Há um risco de as aulas começarem com algumas turmas sem professores colocados, portanto.
Presumo que, para a semana, ficarão a faltar seis ou sete professores. Este atraso é um bocadinho problemático, porque nós estamos a fazer reuniões de preparação do ano e isso provoca algum constrangimento. Mas em relação às aulas, não deve haver problemas de maior.

Só neste mês de Setembro, 387 professores deixaram as escolas. Desde o início do ano são mais de 2200. O cenário já era antecipado num estudo pedido pelo Ministério da Educação, apresentado em 2021. De então para cá, foi suficiente o que foi feito para dar resposta ao problema?
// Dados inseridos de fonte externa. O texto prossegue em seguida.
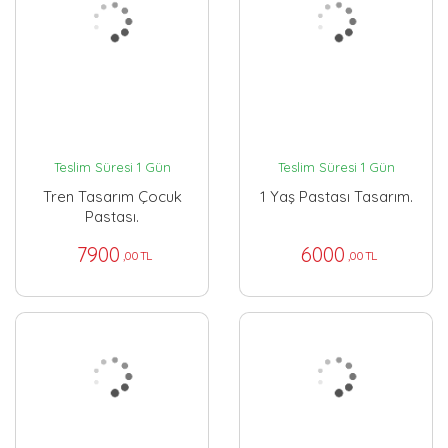
Teslim Süresi 1 Gün
Teslim Süresi 1 Gün
Tren Tasarım Çocuk
1 Yaş Pastası Tasarım.
Pastası.
7900
6000
,00 TL
,00 TL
Esse cenário começou a ser previsto em 2014/15 ou 2016. No tempo da crise, cerca de metade dos professores contratados que estavam na escola foram embora. Até foram aconselhados a emigrar porque não havia lugar para eles. O efeito nefasto é que as universidades e as Escolas Superiores de Educação começaram a ficar sem candidatos e a fechar os cursos. Começámos logo a ver que, se isto não mudava, iriam faltar professores. Eu estou com receio de uma outra perversidade desta situação, que é os pais, que estão com medo da falta de professores, já estão a levar os seus filhos para o ensino particular. Isso dá uma imagem frágil da escola pública.

Um ano como o último, com os professores constantemente na rua, ajuda ou prejudica a sua imagem?
Quando juntamos outras profissões e outras carreiras ao protesto, estamos a fazer comparações que não são verdade. Eu assisti a pessoas a falar nas televisões e a dizer coisas que não são verdade. Portanto, isso prejudica. Mas, com algumas excepções, os professores fizeram as greves e manifestações pondo o mínimo de prejuízo nos seus alunos.